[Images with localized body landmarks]
"""
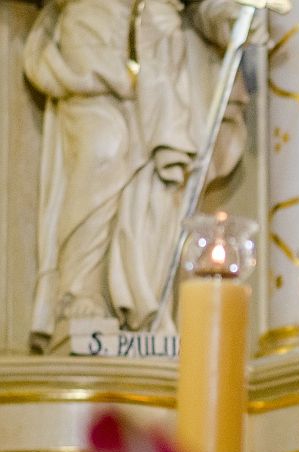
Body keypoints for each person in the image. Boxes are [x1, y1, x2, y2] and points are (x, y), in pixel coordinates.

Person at [23, 0, 249, 352]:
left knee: (160, 180)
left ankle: (145, 306)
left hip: (160, 41)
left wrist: (227, 18)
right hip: (94, 26)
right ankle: (79, 291)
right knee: (102, 151)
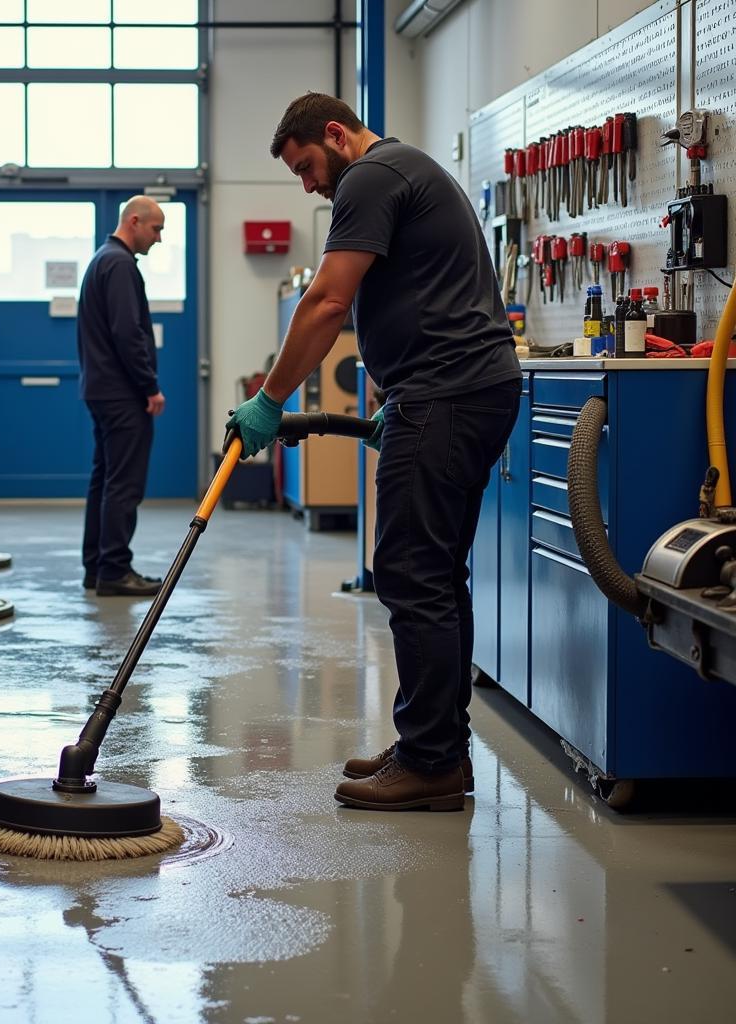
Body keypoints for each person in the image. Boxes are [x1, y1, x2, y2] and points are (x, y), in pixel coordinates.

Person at [227, 93, 521, 811]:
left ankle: (429, 761)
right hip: (458, 390)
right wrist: (400, 397)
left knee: (409, 570)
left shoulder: (371, 176)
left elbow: (327, 302)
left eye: (305, 166)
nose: (308, 186)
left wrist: (272, 398)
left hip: (448, 394)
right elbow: (428, 295)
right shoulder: (409, 172)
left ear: (335, 135)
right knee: (438, 574)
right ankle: (437, 747)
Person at [78, 195, 167, 597]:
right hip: (122, 393)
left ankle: (97, 567)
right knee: (124, 483)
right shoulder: (118, 265)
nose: (159, 238)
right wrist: (149, 386)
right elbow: (127, 332)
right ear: (134, 221)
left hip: (101, 390)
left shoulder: (102, 260)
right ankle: (115, 569)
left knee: (105, 478)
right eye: (156, 229)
"""
*Task statement:*
Take the entries above and restate them word for word, minus their images.

*Written answer:*
Body keypoints for each person in the image. Boxes are [x1, y1, x2, y2] and points are (x, y), in pixel coordinates.

Person at [23, 0, 249, 352]:
left knee: (160, 180)
left ankle: (145, 306)
left hip: (160, 41)
left wrist: (227, 18)
right hip: (94, 26)
right ankle: (79, 291)
right knee: (102, 151)
Body keypoints for each person in the image. Boxes are [x1, y1, x2, y2] and points are (x, y), in pixel coordinates.

Person at [227, 93, 521, 811]:
left ankle: (429, 761)
right hip: (458, 390)
right wrist: (400, 397)
left knee: (409, 570)
left shoulder: (371, 176)
left elbow: (327, 302)
left eye: (305, 166)
nose: (308, 186)
left wrist: (272, 398)
left hip: (448, 394)
right elbow: (428, 295)
right shoulder: (409, 172)
left ear: (335, 135)
right knee: (438, 574)
right ankle: (437, 747)
Person at [78, 195, 167, 597]:
right hip: (122, 393)
left ankle: (97, 567)
right knee: (124, 483)
right shoulder: (118, 265)
nose: (159, 238)
right wrist: (149, 386)
right elbow: (127, 332)
right ear: (134, 221)
left hip: (101, 390)
left shoulder: (102, 260)
right ankle: (115, 569)
left knee: (105, 478)
right eye: (156, 229)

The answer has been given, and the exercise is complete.